This course focuses on providing students practical hands-on experiences on digital forensics, cyber-crime scene analysis and electronic discovery. Topics include technical methodologies and formal procedures for conducting forensic investigations; data acquisition, data recovery, file systems and storage analysis, file carving, data hiding and steganography, anti-forensics, network, and mobile forensics; projects involving using, understanding, and designing digital forensics tools. This course enrolls high school teachers based on their education, teaching, and/or professional experience. They must have earned the equivalent of a four-year U.S. bachelor’s degree to be considered for enrollment. This course is not eligible for credit for the BS/MS programs (either via MS-CS or MS-SEC), MS-CS, MS-SEC, or PhD-CS degrees.

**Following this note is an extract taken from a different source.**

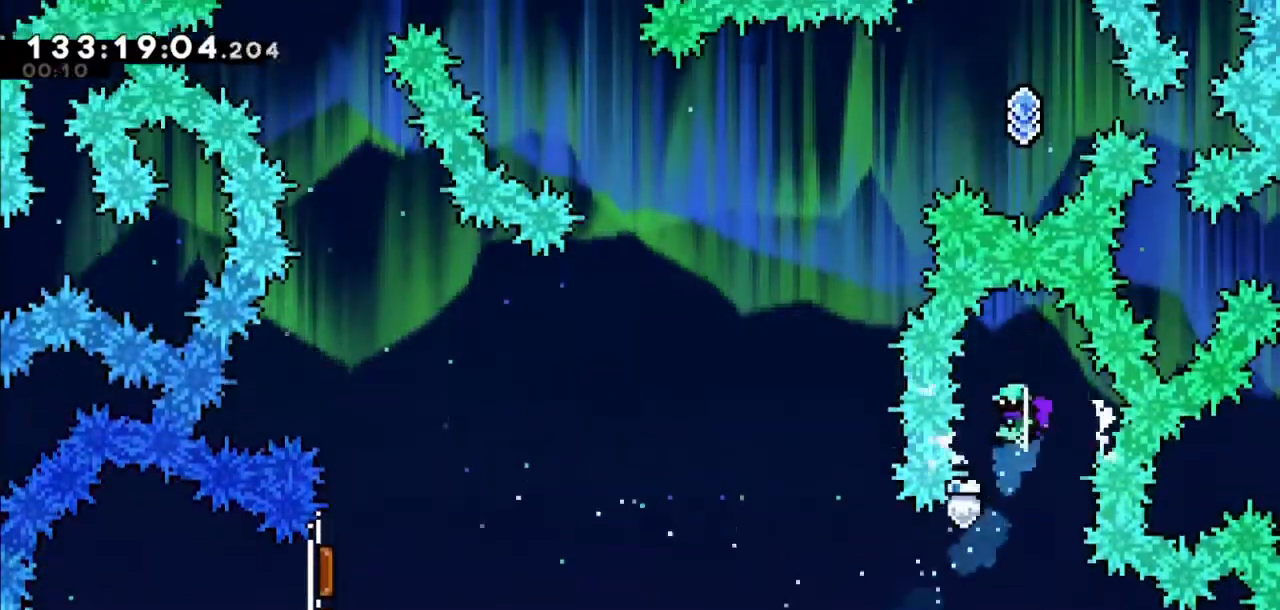
{"keys": ["dash", "left", "up"], "events": [[234, "left", "down"], [401, "dash", "down"], [401, "up", "down"]]}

CS 673/ECE 673: Advanced Cryptography

This course provides deeper insight into areas of cryptography which are of great practical and theoretical importance. The three areas treated are detailed analysis and the implementation of cryptoalgorithms, advanced protocols, and modern attacks against cryptographic schemes. The first part of the lecture focuses on public key algorithms, in particular ElGamal, elliptic curves and Diffie-Hellman key exchange. The underlying theory of Galois fields will be introduced. Implementation of performance security aspects of the algorithms will be looked at. The second part of the course deals with advanced protocols. New schemes for authentication, identification and zero-knowledge proof will be introduced. Some complex protocols for real-world application— such as key distribution in networks and for smart cards—will be introduced and analyzed. The third part will look into state-of-the-art cryptoanalysis (i.e., ways to break cryptosystems). Brute force attacks based on special purpose machines, the baby-step giant-step and the Pohlig-Hellman algorithms will be discussed.

Prerequisites

CS 578/ ECE 578 or equivalent background

CS 5003: Foundations of Computer Science: an Introduction

Department
Credits 3.0
This is the study of mathematical foundations of computing, at a slower pace than that of CS 503 and with correspondingly fewer background assumptions. Topics include finite automata and regular languages, pushdown automata and context-free languages, Turing machines and decidability, and an introduction to computational complexity.
Prerequisites

an undergraduate course in discrete mathematics

CS 5007: Introduction to Applications of Computer Science with Data Structures and Algorithms

Department
Credits 3.0
This is an introductory graduate course teaching core computer science topics typically found in an undergraduate Computer Science curriculum, but at a graduate-level pace. It is primarily intended for students with little formal preparation in Computer Science to gain experience with fundamental Computer Science topics. After a review of programming concepts the focus of the course will be on data structures from the point of view of the operations performed upon the data and to apply analysis and design techniques to non-numeric algorithms that act on data structures. The data structures covered include lists, stacks, queues, trees and graphs. Projects will focus on the writing of programs to appropriately integrate data structures and algorithms for a variety of applications. This course may not be used to satisfy degree requirements for a B.S., M.S., or Ph.D. degree in Computer Science or a minor in Computer Science. It may satisfy the requirements for other degree programs at the discretion of the program review committee for the particular degree.
Prerequisites

Experience with at least one high-level programming language such as obtained in an undergraduate programming course

CS 5008: Introduction to Systems and Network Programming

Department
Credits 3.0

This course is focused on significant programming projects and provides an overview of the principles of computer networks and a general-purpose operating system. The course provides the student with an understanding of the basic components of an operating system, including processes, synchronization and memory management. The course exposes students to the Internet protocol suite networking layers while providing an introduction into topics such as wireless networking and Internet traffic considerations. The objective is to focus on an understanding of fundamental concepts of operating systems and computer network architecture from a design and performance perspective.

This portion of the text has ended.